§ WHAT YOU HAVE TO DO:
Each entry must come back word for word; drop the images as you go.

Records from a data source
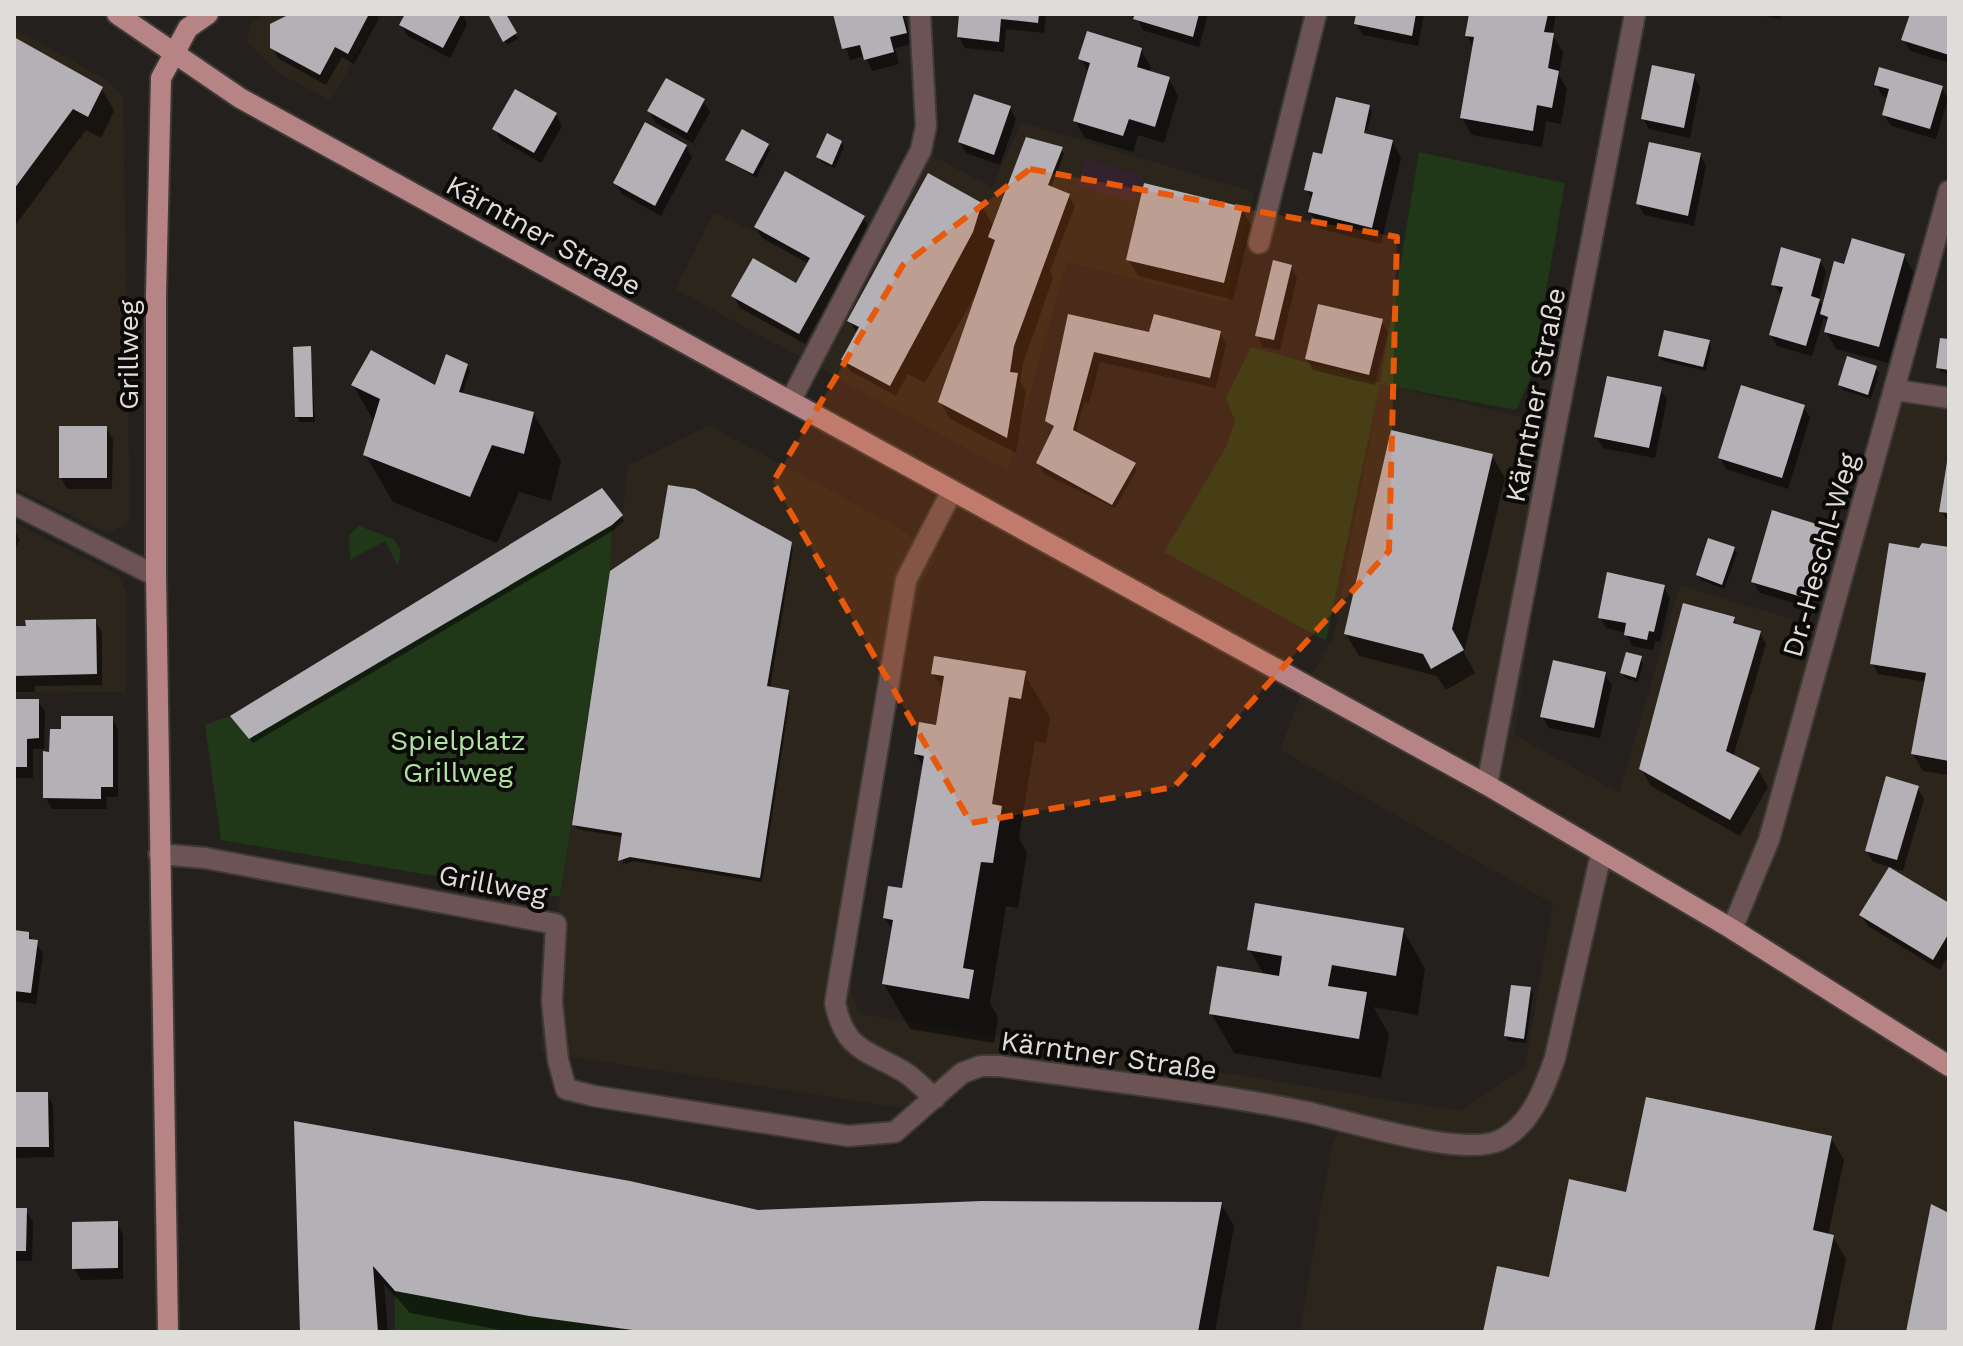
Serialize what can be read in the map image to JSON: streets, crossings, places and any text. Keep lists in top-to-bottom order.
{
  "streets": {
    "main road": ["Kärntner Straße", "Grillweg"],
    "street": ["Dr.-Heschl-Weg"]
  },
  "crossings": [
    ["Kärntner Straße", "Grillweg"],
    ["Kärntner Straße", "Dr.-Heschl-Weg"]
  ],
  "parks": ["Spielplatz Grillweg"]
}
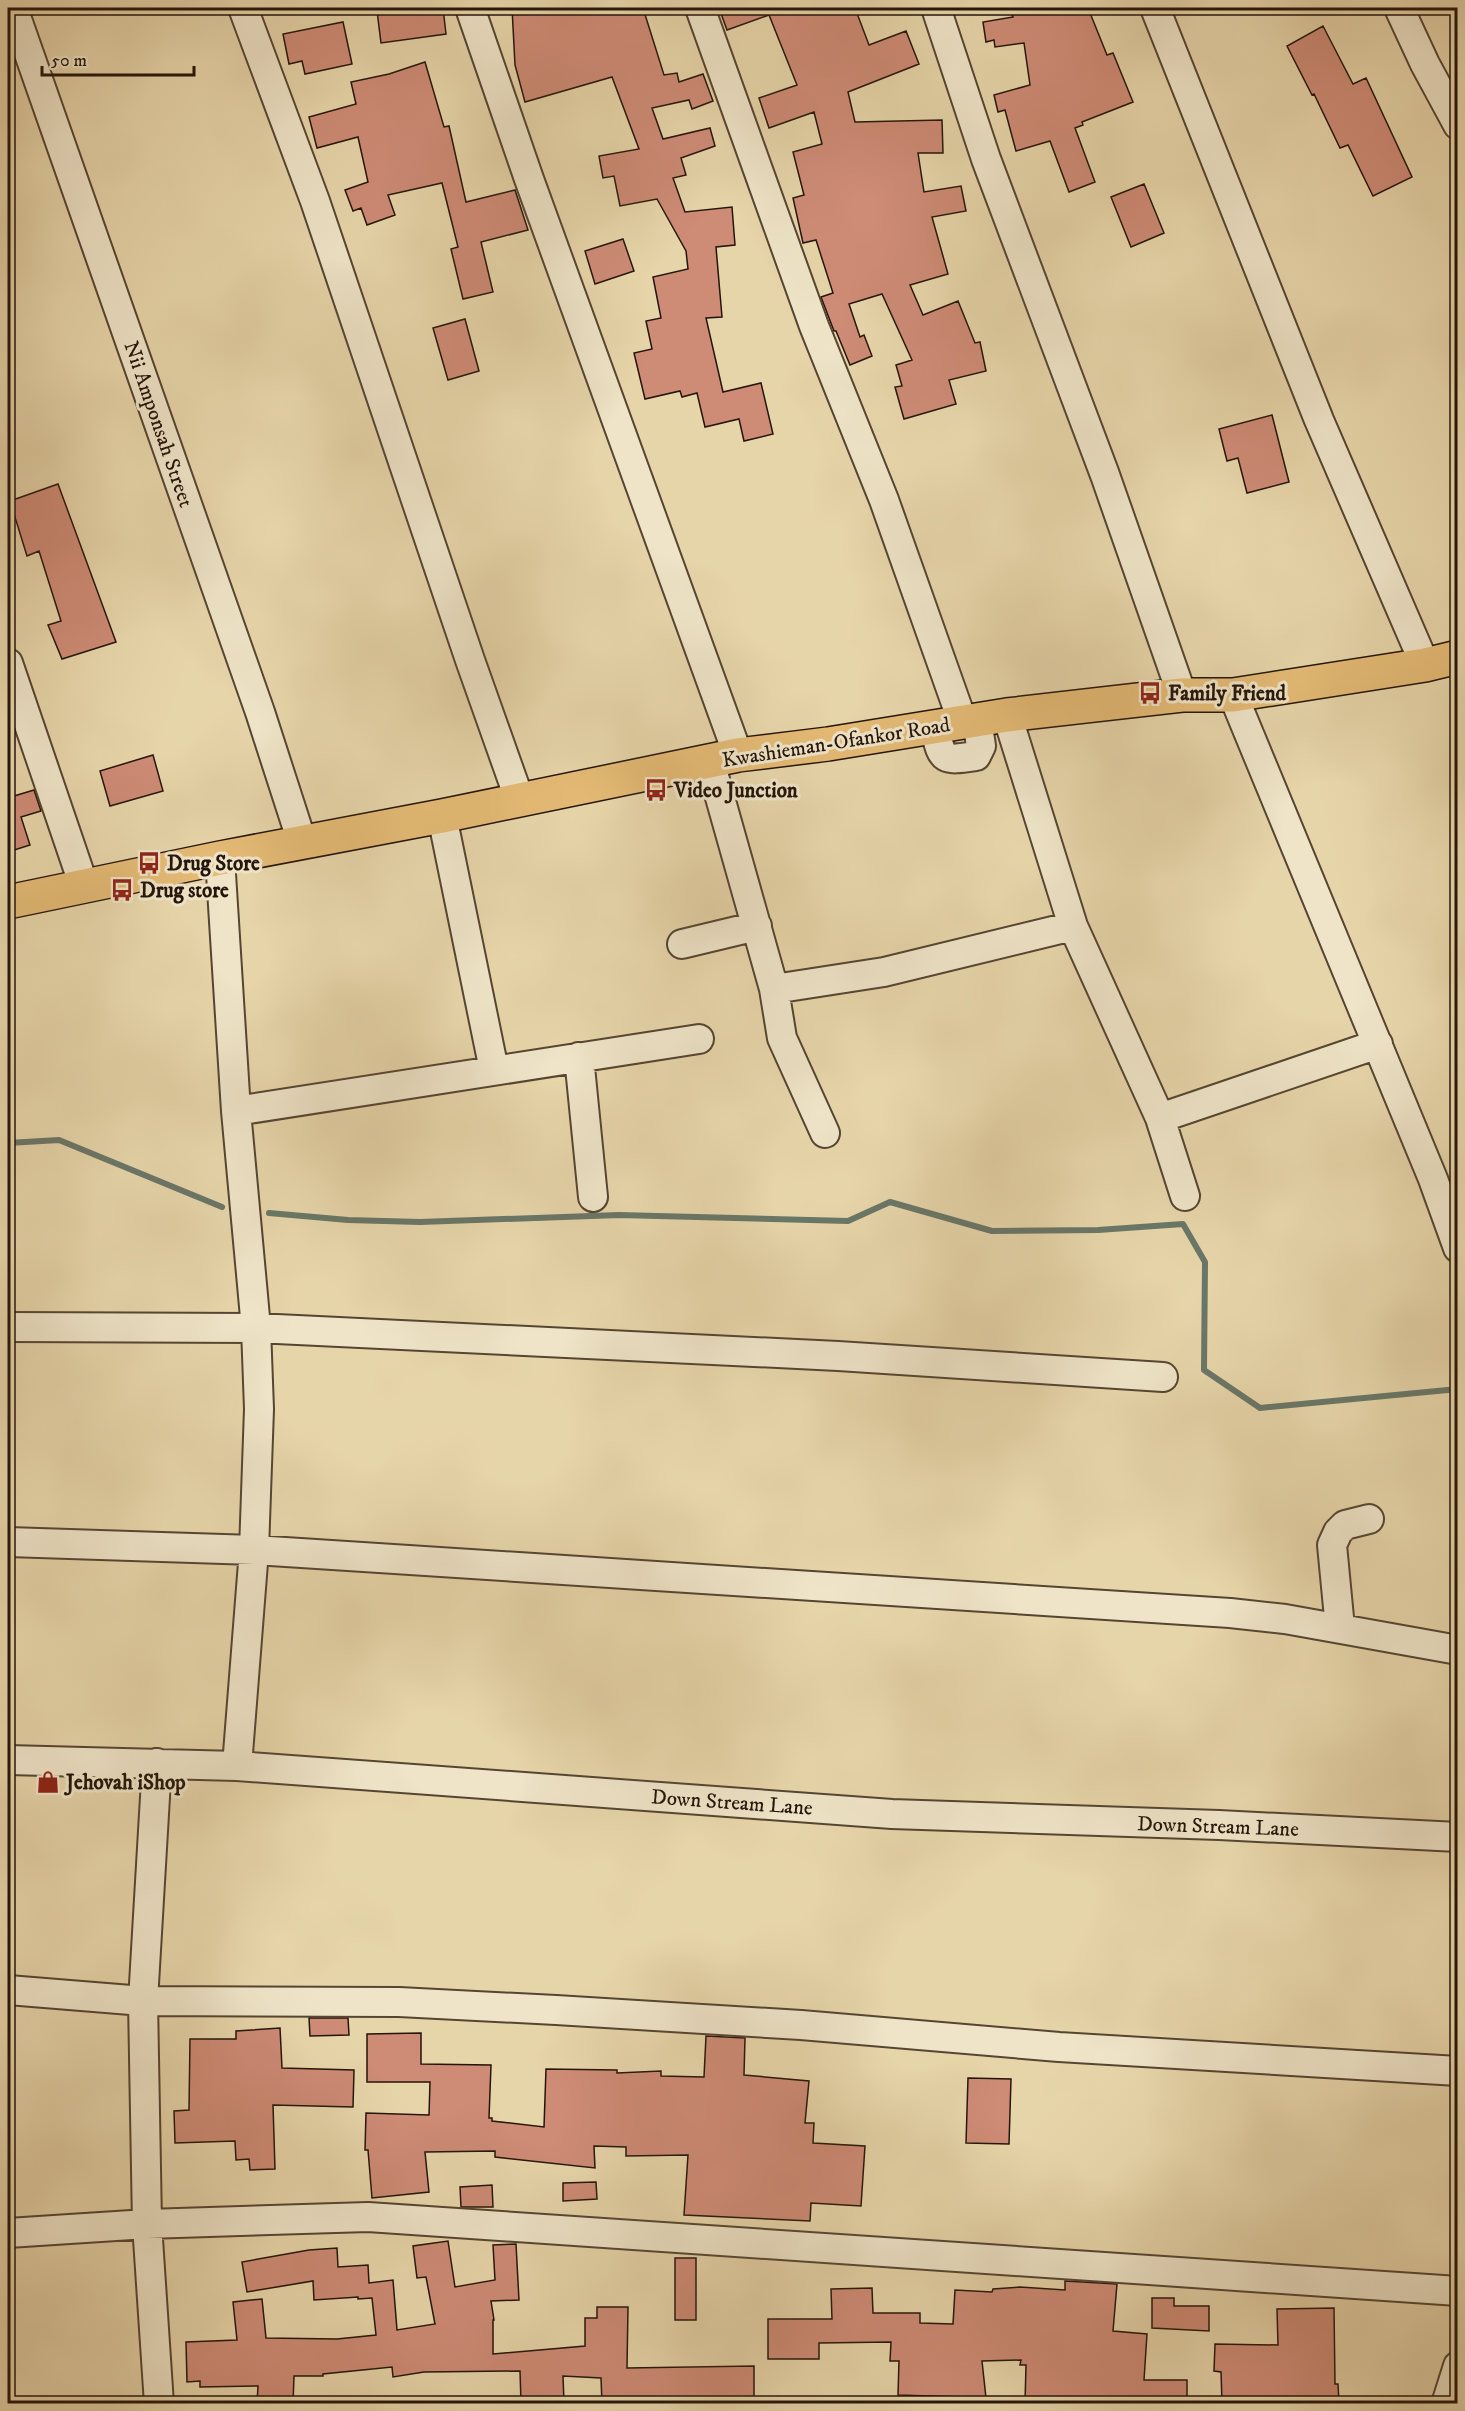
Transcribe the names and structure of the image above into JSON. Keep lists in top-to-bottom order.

§ TASK OUTPUT:
Serialize what can be read in the map image to JSON: streets, crossings, places and any text. Keep lists in top-to-bottom order.
{
  "streets": {
    "main road": ["Kärntner Straße", "Grillweg"],
    "street": ["Dr.-Heschl-Weg"]
  },
  "crossings": [
    ["Kärntner Straße", "Grillweg"],
    ["Kärntner Straße", "Dr.-Heschl-Weg"]
  ],
  "parks": ["Spielplatz Grillweg"]
}
Transcribe the names and structure of the image above into JSON. Keep lists in top-to-bottom order.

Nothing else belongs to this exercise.